Yep you nailed it - it was definitely "turn the key" - and that became more evident once I dialed that in some. That said, it only helps so much if the swing plane is off, which confounded my results a bit. The more I work on form, the more interested I've become in "root causes" or "upstream problems." You don't want to overlook wrist angle, but sometimes the focus is on there when that's actually fine, but something else is jacked up, making the correct grip/wrist angle/whatever harder to see.
It's a bit of a tough subject because we want to think everyone will play the game right if that makes sense.
We want to think that everyone will drive a car properly, or any other analogy you can come up with. But, what our brain does without strict discipline is screws around. This is why you constantly have to work on your form as a pro golfer, or even an am golfer trying to maintain form, our brains try and screw around because of all these root understandings of stuff.
The most important thing a good coach will do is not address the problem directly, but focus on trying to find the absolute root cause of the issue. This is why I kind of turd on josh a bit, because... he's not educated enough yet, and he's trying to compare joe schmoes form to simon. that's, silly.
It's like looking at a simulator and gathering x-data and then taking those numbers and just focusing on making the tech disc data match that.
Are people going to do that? If you say no, just... go away at this point. Our brain doesn't work like that. It's like when we want to throw further, we don't think about root mechanics that drive a better kinetic chain while standing on the tee pad. We think about "grug smash" and try and muscle some more power out of it. it takes thousands of hours of practice to get that sort of stupidity out of your head.
As much knowledge as I have in form and when I wanna try and throw further, my brain loves to space out while on the course and I muscle discs and hurt my shoulder, again. Why? Because athlete brain is engaged. That part of my brain isn't trained well enough to brace harder and focus on a powerful pocket and extension. So I yank the disc and hurt my shoulder and throw it like 250 feet.
We need to treat tech disc like a dynameter for vehicles.
"I've made x-changes to my form, I've practiced those changes. lets run throw it on the dyno"
And then take 10 swings with the tech disc and figure out the data.
If you're throwing only the tech disc into a net then trying to make adjustments every throw, you're going to lead yourself down the slope of chasing results, not chasing the actions to achieve better results.
It's why I advocate net throwing over field work. You can focus down on form videoing yourself making the adjustments. You're not worried about the flight, you're worried about the journey to throw the disc.
Then you take it into the field cause you've built that muscle memory without outside distractors worrying about how the disc flew, and worrying about where the discs at, or the wind. or did you put enough hyzer on it or not.

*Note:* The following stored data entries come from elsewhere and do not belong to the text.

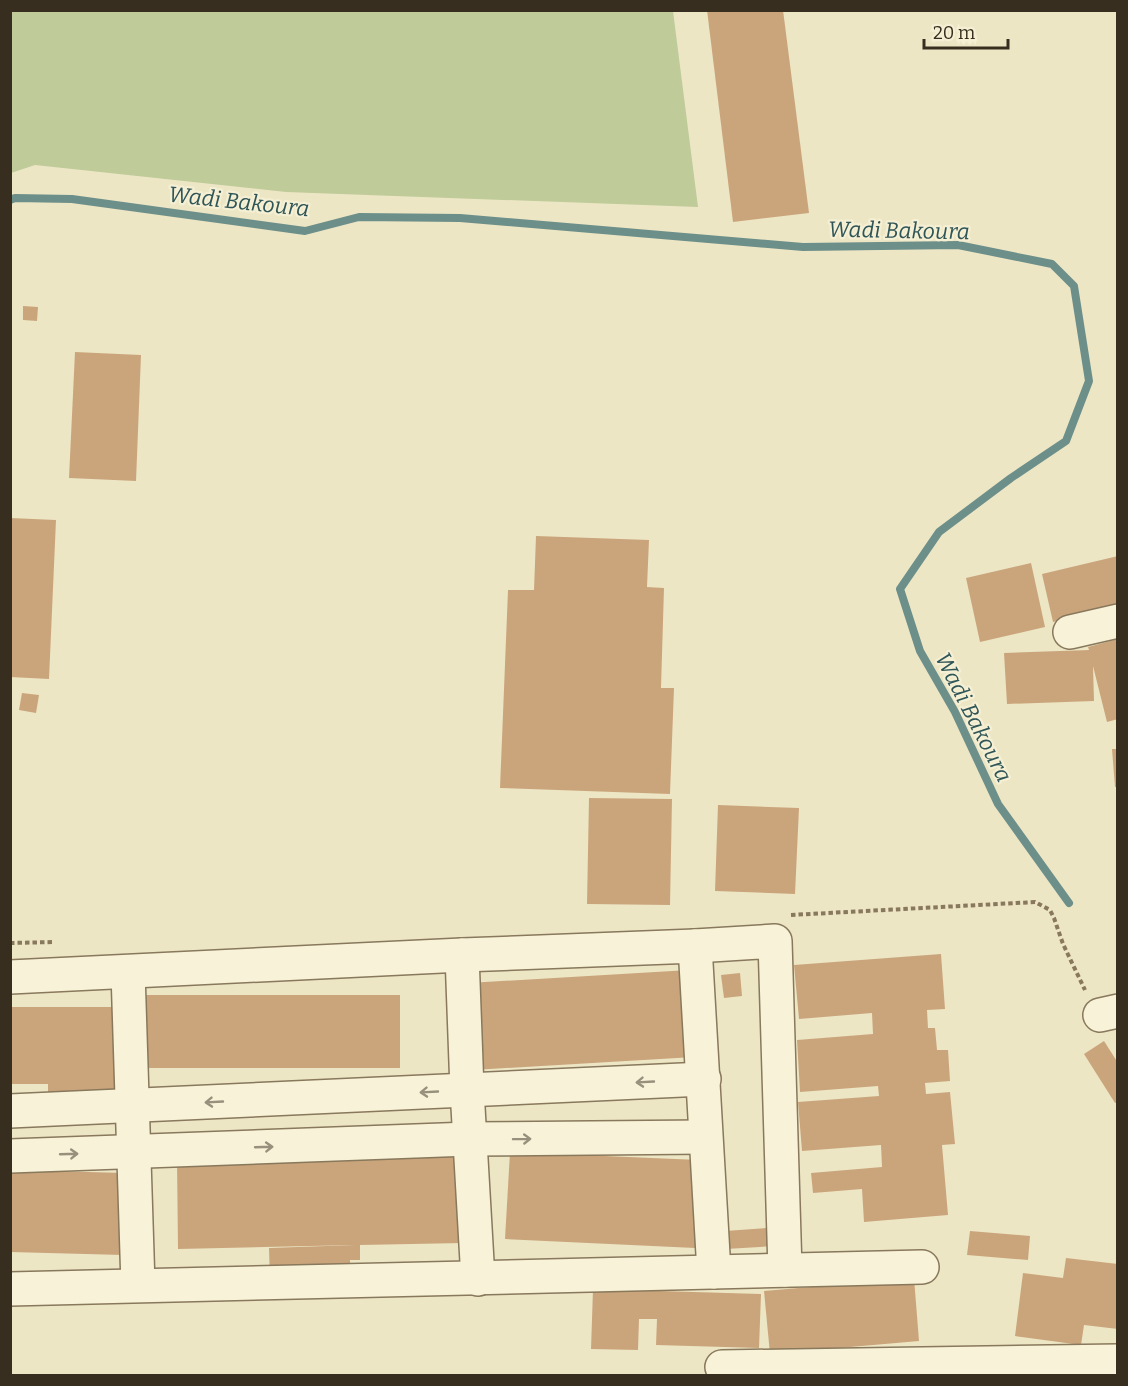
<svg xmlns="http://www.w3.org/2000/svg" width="1128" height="1386" font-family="Bitter,serif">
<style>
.green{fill:#bfcb99}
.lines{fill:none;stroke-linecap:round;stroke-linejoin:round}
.stream{stroke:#6d8f8a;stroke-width:8}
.building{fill:#caa57c}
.minor-casing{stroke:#88785c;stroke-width:36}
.path{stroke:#88785c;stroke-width:4;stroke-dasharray:4.5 3;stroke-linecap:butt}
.minor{stroke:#f8f2d8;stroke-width:33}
.oneway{stroke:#98907c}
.labels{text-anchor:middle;stroke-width:4.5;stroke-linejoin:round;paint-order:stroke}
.water-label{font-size:22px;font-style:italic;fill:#2f5557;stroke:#f5efd4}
</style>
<rect width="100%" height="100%" fill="#ede6c5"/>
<path class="green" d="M11,10L673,11L698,207L286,192L35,165L11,173Z"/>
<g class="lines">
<path class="stream" d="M10,200L15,198L72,199L305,231L359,217L460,218L803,247L958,245L1052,264L1074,286L1089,381L1066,441L1011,478L939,532L900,589L920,651L955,712L998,804L1069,903"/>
</g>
<g class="building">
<path d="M707,10H783L809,213L733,222Z"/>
<path d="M23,306L38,307L37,321L23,320Z"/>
<path d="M75,352L141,355L136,481L69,478Z"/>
<path d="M10,518L56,520L49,679L10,677Z"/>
<path d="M536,536L649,540L647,587L664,588L661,688H674L670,794L500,788L508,590H534Z"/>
<path d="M1118,556V607L1053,622L1042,574Z"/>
<path d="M1031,563L1045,627L980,642L966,578Z"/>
<path d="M1118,639V719L1107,722L1093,666L1094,701L1007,704L1004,653L1089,650L1088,647Z"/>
<path d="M22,693L39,695L36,713L19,710Z"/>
<path d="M1112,749H1118V787H1115Z"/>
<path d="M589,798L672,799L670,905L587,904Z"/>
<path d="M718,805L799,808L795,894L715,891Z"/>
<path d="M941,954L945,1009L927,1010L928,1028H935L937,1050H948L950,1081L925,1083L926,1094L950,1092L955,1144L942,1145L948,1215L864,1222L862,1189L813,1193L811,1173L882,1167L881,1145L802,1151L798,1102L879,1096L878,1086L800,1092L797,1040L873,1034L872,1013L799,1019L794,965Z"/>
<path d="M689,970L694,1057L473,1070L468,983Z"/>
<path d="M740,973L742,996L724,998L721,975Z"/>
<path d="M141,995H400V1068H138V1102L48,1101V1084H10V1007H126Z"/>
<path d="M1104,1041L1118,1063V1102L1115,1103L1084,1054Z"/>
<path d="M510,1152L699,1160L695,1248L505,1239Z"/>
<path d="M461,1154L463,1243L360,1245V1260H350L351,1280L270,1282L269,1248L355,1245L178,1249L177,1161Z"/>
<path d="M10,1170L126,1173L123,1255L10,1252Z"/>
<path d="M766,1228V1240L775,1239L776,1246L726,1249L725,1231Z"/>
<path d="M970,1231L1030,1236L1028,1260L967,1255Z"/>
<path d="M1066,1258L1118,1264V1329L1084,1325L1081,1345L1015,1336L1023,1273L1063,1278Z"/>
<path d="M914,1278L919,1341L770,1354L764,1291Z"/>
<path d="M593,1289L761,1294L759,1348L656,1345L657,1319H639L638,1350L591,1349Z"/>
</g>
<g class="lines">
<defs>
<g id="minor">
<path d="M1070,632L1118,621"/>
<path d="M695,946L775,941L785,1270"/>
<path d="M462,955L467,1090L478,1279"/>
<path d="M128,972L138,1285"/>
<path d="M10,977L462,955L695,946L714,1272"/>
<path d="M1100,1015L1118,1011"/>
<path d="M10,1111L704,1079"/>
<path d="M10,1156L469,1139L705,1137"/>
<path d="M10,1289L922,1267"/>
<path d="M722,1367L1118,1361"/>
</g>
</defs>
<use href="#minor" class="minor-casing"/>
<g class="path">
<path d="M791,915L1035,902L1050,910L1054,918L1063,944L1085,990"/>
<path d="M10,943L55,942"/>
</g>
<use href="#minor" class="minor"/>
</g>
<defs><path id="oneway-shaft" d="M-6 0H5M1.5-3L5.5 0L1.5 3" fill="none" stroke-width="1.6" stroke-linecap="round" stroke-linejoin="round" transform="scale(1.5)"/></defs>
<g class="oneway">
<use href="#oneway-shaft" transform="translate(645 1082) rotate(177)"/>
<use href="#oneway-shaft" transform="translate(429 1092) rotate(177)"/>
<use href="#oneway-shaft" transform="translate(214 1102) rotate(177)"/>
<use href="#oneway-shaft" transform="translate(522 1139) rotate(-1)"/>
<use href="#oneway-shaft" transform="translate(264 1147) rotate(-2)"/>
<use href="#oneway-shaft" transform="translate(69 1154) rotate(-2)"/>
</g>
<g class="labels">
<g class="water-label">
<text transform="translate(239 201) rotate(6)" y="8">Wadi Bakoura</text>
<text transform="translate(899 230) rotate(1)" y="8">Wadi Bakoura</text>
<text transform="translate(974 717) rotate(63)" y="8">Wadi Bakoura</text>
</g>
</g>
<rect width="1128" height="1386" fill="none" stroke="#382e1f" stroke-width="24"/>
<path d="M924 39v9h84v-9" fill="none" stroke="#382e1f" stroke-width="3"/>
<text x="933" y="39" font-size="18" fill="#382e1f" stroke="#f5efd4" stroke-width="4.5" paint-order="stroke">20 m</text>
</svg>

You want to break down the focus small, then test the results.
Everyone can do what they want, but when you use a tool, you want to maximize its effectiveness, and you have to take into account the human condition and how our dumb brain works vs our smart brain.
You can say all day that you're going to do it smart.
But people continue to go into fields to "work on form" and after about 10 throws, they focus on trying to throw distance shots. Why? Discipline. It's not fun throwing 150 upshots from 120 feet out. So if you're throwing a tech disc, looking at numbers, and trying to make adjustments right away while only throwing it, you're putting yourself in a results loop, not an action correction loop. Because you're most likely making adjustments without understanding or addressing the root issue. Because our brain wants to do things the easiest way possible. So if we lack discipline and understanding, it will immediately take the path it thinks will achieve the results. This is what our subconscious does. This is why you have to use repetition to train your subconscious. Because we want our "auto pilot" feature to have good data.
You gotta think about putting the swing into auto pilot, but all your doing is just nudging the wheel ever so slightly to make tiny corrections.
The tech disc *is* going to be a great tool, especially when used properly.
But it's also going to be a massively detrimental tool because people are going to chase results. Then jump in forums and coaching area's and go "My tech disc data says that I should be throwing 550 feet when I enter it into the simulator, but I'm only seeing 250 on the course, what am I doing wrong?"
It's cheating the data, Your body will chase actions to gain the desired result.
This is why people recommend not using a speed gun to practice disc golf with. Because you start chasing how to throw the disc hard/fast, not how to throw the disc powerfully and well.